I hope you will understand that I am trying to be helpful, not argumentative. I can understand why you might be a little skeptical, given your experience up to now.
I think I need to clarify something. When I mentioned THF, I was referring to tetrahydrofolate. That's not the same as methyltetrahydrofolate. It's a simpler folate form, without the methyl group. It's true that methyltetrahydrofolate does not react with FIGLU, and I think that's the point the Metametrix handbook is trying to make. However, tetrahydrofolate most assuredly is the form of folate that does react with FIGLU. And folic acid has to be converted into tetrahydrofolate before this reaction can take place.
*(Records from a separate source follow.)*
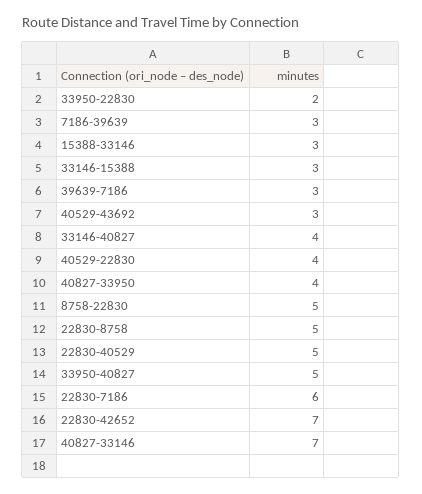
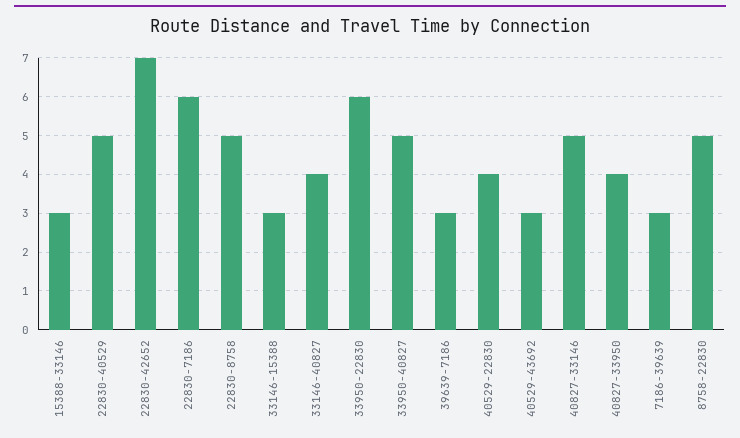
  {
-   "33950-22830": 2,
+   "33950-22830": 6,
    "7186-39639": 3,
    "15388-33146": 3,
    "33146-15388": 3,
    "39639-7186": 3,
    "40529-43692": 3,
    "33146-40827": 4,
    "40529-22830": 4,
    "40827-33950": 4,
    "8758-22830": 5,
    "22830-8758": 5,
    "22830-40529": 5,
    "33950-40827": 5,
    "22830-7186": 6,
    "22830-42652": 7,
-   "40827-33146": 7
+   "40827-33146": 5
  }

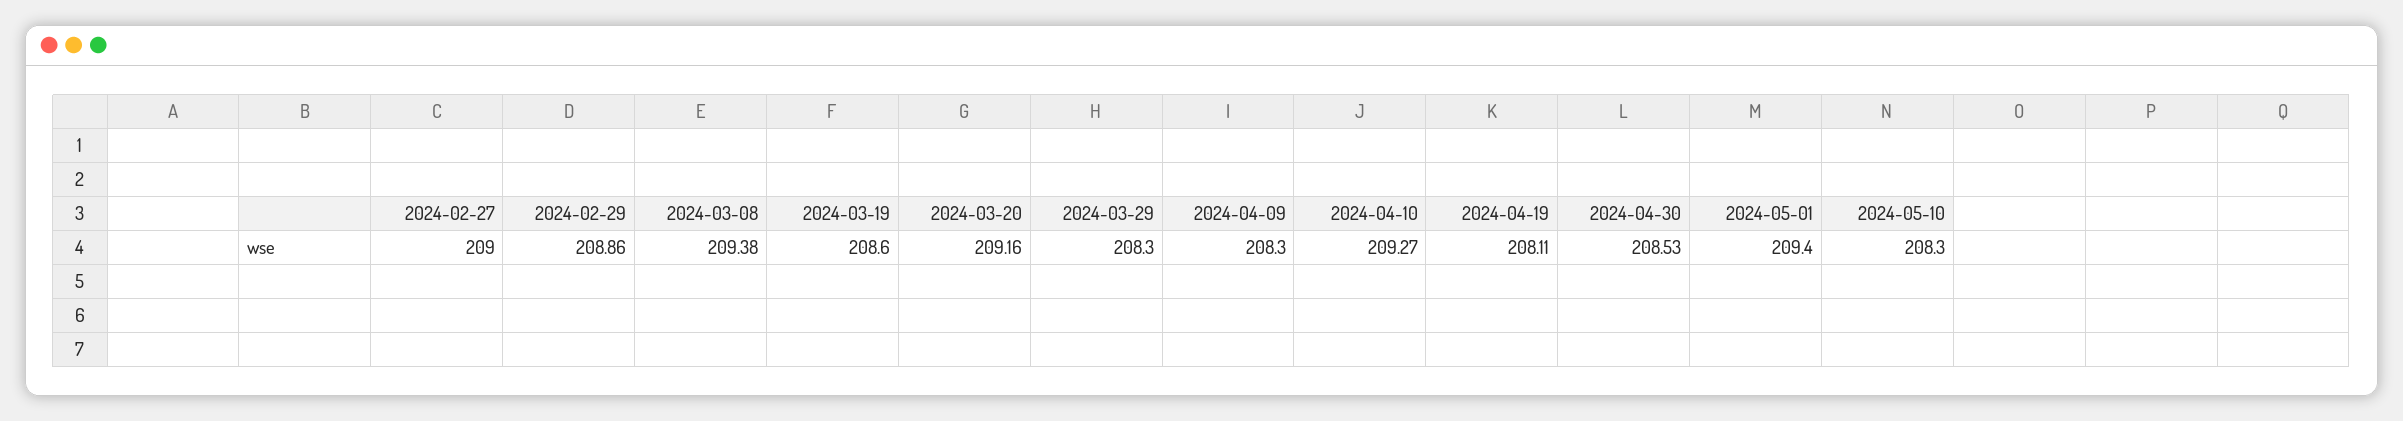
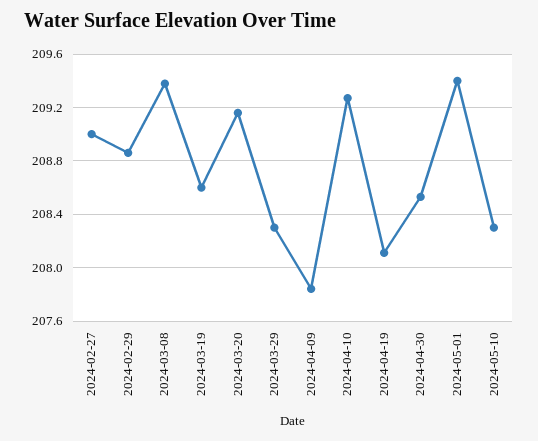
  {
    "2024-02-27": 209,
    "2024-02-29": 208.86,
    "2024-03-08": 209.38,
    "2024-03-19": 208.6,
    "2024-03-20": 209.16,
    "2024-03-29": 208.3,
-   "2024-04-09": 208.3,
+   "2024-04-09": 207.85,
    "2024-04-10": 209.27,
    "2024-04-19": 208.11,
    "2024-04-30": 208.53,
    "2024-05-01": 209.4,
    "2024-05-10": 208.3
  }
If you would like references for this, I can supply them.
As I wrote before, if all you had was high FIGLU, and not also high MMA, and if you were fortunate enough to have inherited a fast form of DHFR, then yes, folic acid would likely do the job for you, just like the Metametrix handbook says (I also have a copy of it, as well as the book by Lord and Bralley upon which it's based). However, you also had elevated MMA, and given that, it's likely that you still have a partial methylation cycle block, and will need both high-dose B12 and a reduced form of folate, preferably both folinic acid and 5-methyltetrahydrofolate.
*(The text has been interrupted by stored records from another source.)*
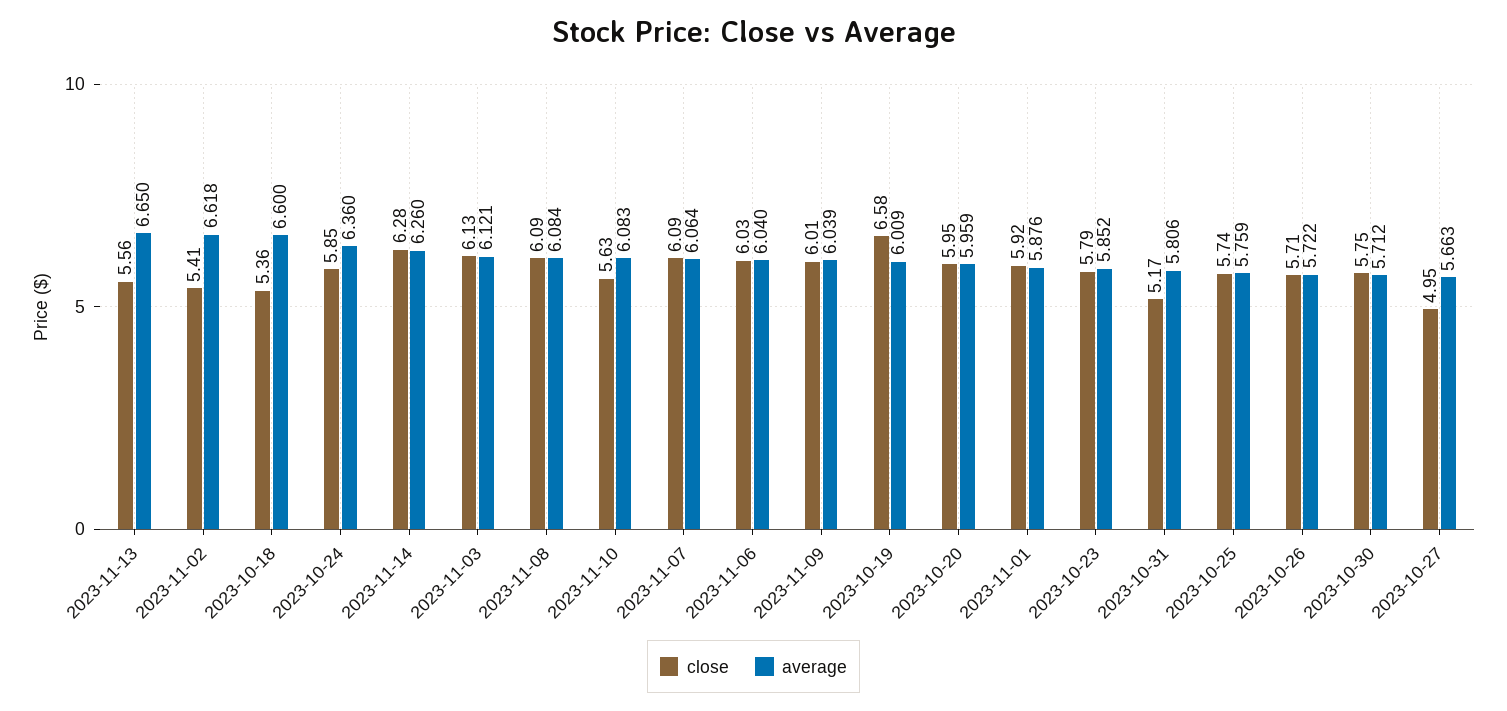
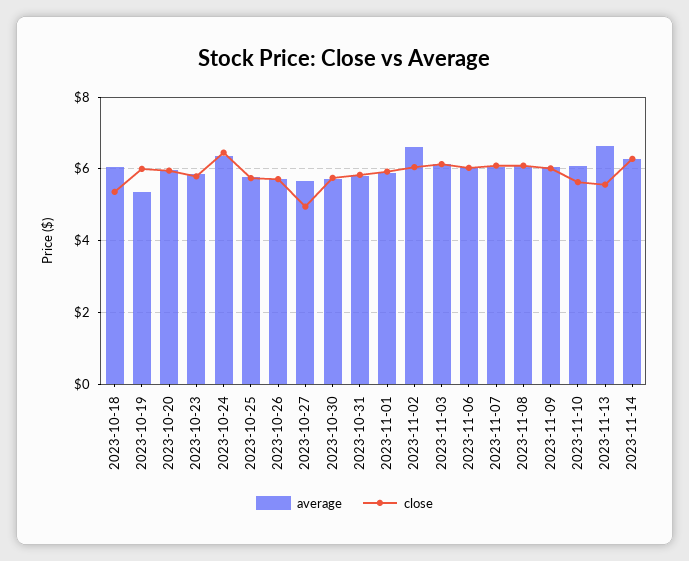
  {
    "close": {
      "2023-11-13": 5.56,
-     "2023-11-02": 5.41,
+     "2023-11-02": 6,
      "2023-10-18": 5.36,
-     "2023-10-24": 5.85,
+     "2023-10-24": 6.4,
      "2023-11-14": 6.28,
      "2023-11-03": 6.13,
      "2023-11-08": 6.09,
      "2023-11-10": 5.63,
      "2023-11-07": 6.09,
      "2023-11-06": 6.03,
      "2023-11-09": 6.01,
-     "2023-10-19": 6.58,
+     "2023-10-19": 6,
      "2023-10-20": 5.95,
      "2023-11-01": 5.92,
      "2023-10-23": 5.79,
-     "2023-10-31": 5.17,
+     "2023-10-31": 5.8,
      "2023-10-25": 5.74,
      "2023-10-26": 5.71,
      "2023-10-30": 5.75,
      "2023-10-27": 4.95
    },
    "average": {
      "2023-11-13": 6.65,
      "2023-11-02": 6.618,
-     "2023-10-18": 6.6,
+     "2023-10-18": 6,
      "2023-10-24": 6.36,
      "2023-11-14": 6.26,
      "2023-11-03": 6.121,
      "2023-11-08": 6.084,
      "2023-11-10": 6.083,
      "2023-11-07": 6.064,
      "2023-11-06": 6.04,
      "2023-11-09": 6.039,
-     "2023-10-19": 6.009,
+     "2023-10-19": 5.4,
      "2023-10-20": 5.959,
      "2023-11-01": 5.876,
      "2023-10-23": 5.852,
      "2023-10-31": 5.806,
      "2023-10-25": 5.759,
      "2023-10-26": 5.722,
      "2023-10-30": 5.712,
      "2023-10-27": 5.663
    }
  }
So why didn't the three months of treatment correct this partial block? There are several possibilities. Assuming you were using high enough dosages of the proper forms of B12 and folate, then here's something I posted recently to the Yahoo CFS_Yasko group that may apply to your case:
"First, for the people who can tolerate the treatments but do not experience benefits from them, I suspect that the likely causes are that the methylation cycle and related pathways do not have all the nutrients they need to come back up to normal operation. These include amino acids (especially methionine, serine, glycine, glutamine, and cysteine), vitamins (especially the other B vitamins and vitamin C), and certain minerals (especially zinc, copper, magnesium, manganese, selenium and molybdenum). These deficiencies could be at least partly caused by dysfunction of the digestive system, and I think that there is a lot of potential in working to fix the gut problems. I think the biofilm treatments and Dr. de Meirleir's most recent gut work are things we should pay attention to here. I think the KPU or HPU that Dr. Klinghardt has emphasized comes in here, too, in some cases, depleting zinc, B6 and other nutrients."
As I noted in my comments on your NutrEval results, there were some indications of deficits in some of the vitamins and essential minerals. Perhaps that explains the lack of improvement on the treatment you underwent.
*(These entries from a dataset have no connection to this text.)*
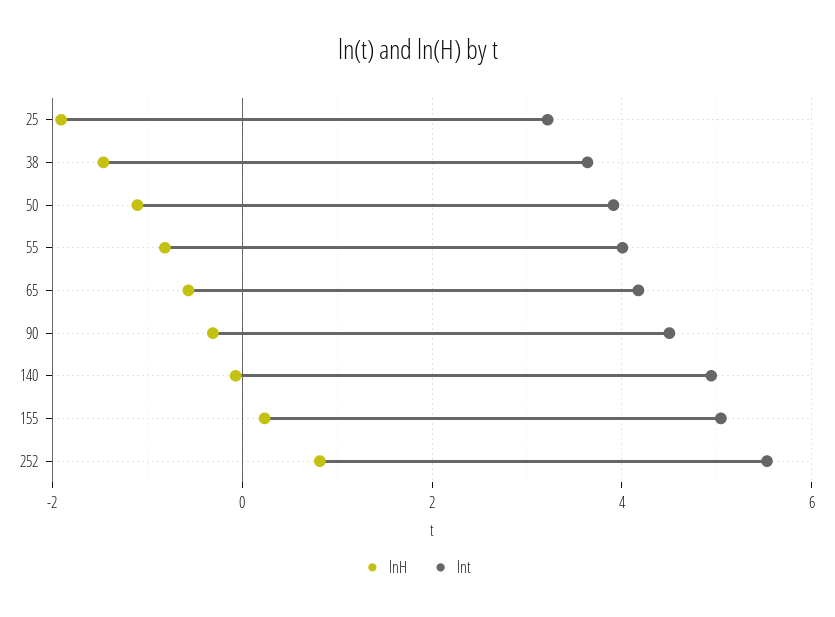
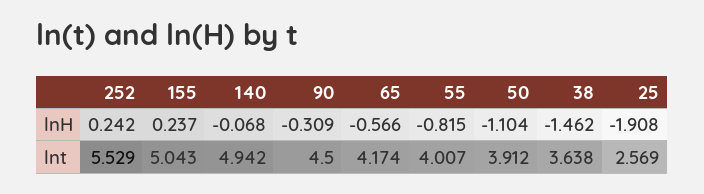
  {
    "lnH": {
      "25": -1.908,
      "38": -1.462,
      "50": -1.104,
      "55": -0.815,
      "65": -0.566,
      "90": -0.309,
      "140": -0.068,
      "155": 0.237,
-     "252": 0.8
+     "252": 0.242
    },
    "lnt": {
-     "25": 3.2,
+     "25": 2.569,
      "38": 3.638,
      "50": 3.912,
      "55": 4.007,
      "65": 4.174,
      "90": 4.5,
      "140": 4.942,
      "155": 5.043,
      "252": 5.529
    }
  }

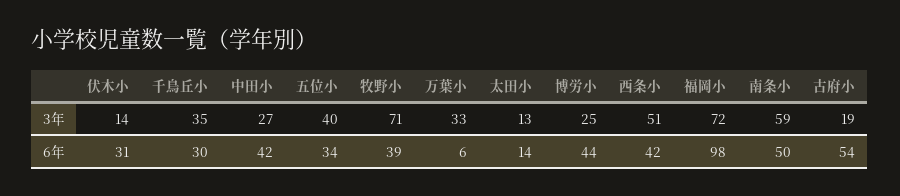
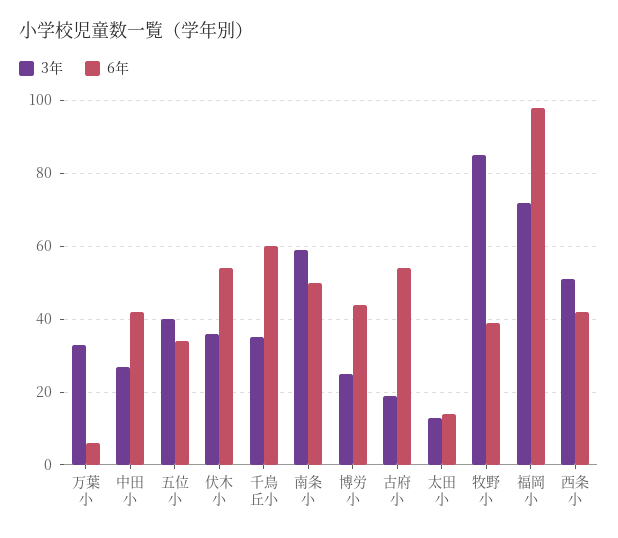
  {
    "3年": {
-     "伏木小": 14,
+     "伏木小": 35,
      "千鳥丘小": 35,
      "中田小": 27,
      "五位小": 40,
-     "牧野小": 71,
+     "牧野小": 85,
      "万葉小": 33,
      "太田小": 13,
      "博労小": 25,
      "西条小": 51,
      "福岡小": 72,
      "南条小": 59,
      "古府小": 19
    },
    "6年": {
-     "伏木小": 31,
+     "伏木小": 55,
-     "千鳥丘小": 30,
+     "千鳥丘小": 60,
      "中田小": 42,
      "五位小": 34,
      "牧野小": 39,
      "万葉小": 6,
      "太田小": 14,
      "博労小": 44,
      "西条小": 42,
      "福岡小": 98,
      "南条小": 50,
      "古府小": 54
    }
  }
Of course, you are perfectly free to try taking folic acid. As I mentioned, Dr. Vinitsky advocates that, and he recommends a pretty high dosage. As you also may have noticed in the Metametrix handbook, there is some published evidence suggesting that folic acid can increase the risk for cancer in certain cases, though there are other papers concluding that it does not. We have discussed these reports on this forum in the past.
I hope this is helpful. I know that it must be frustrating to go through all of this.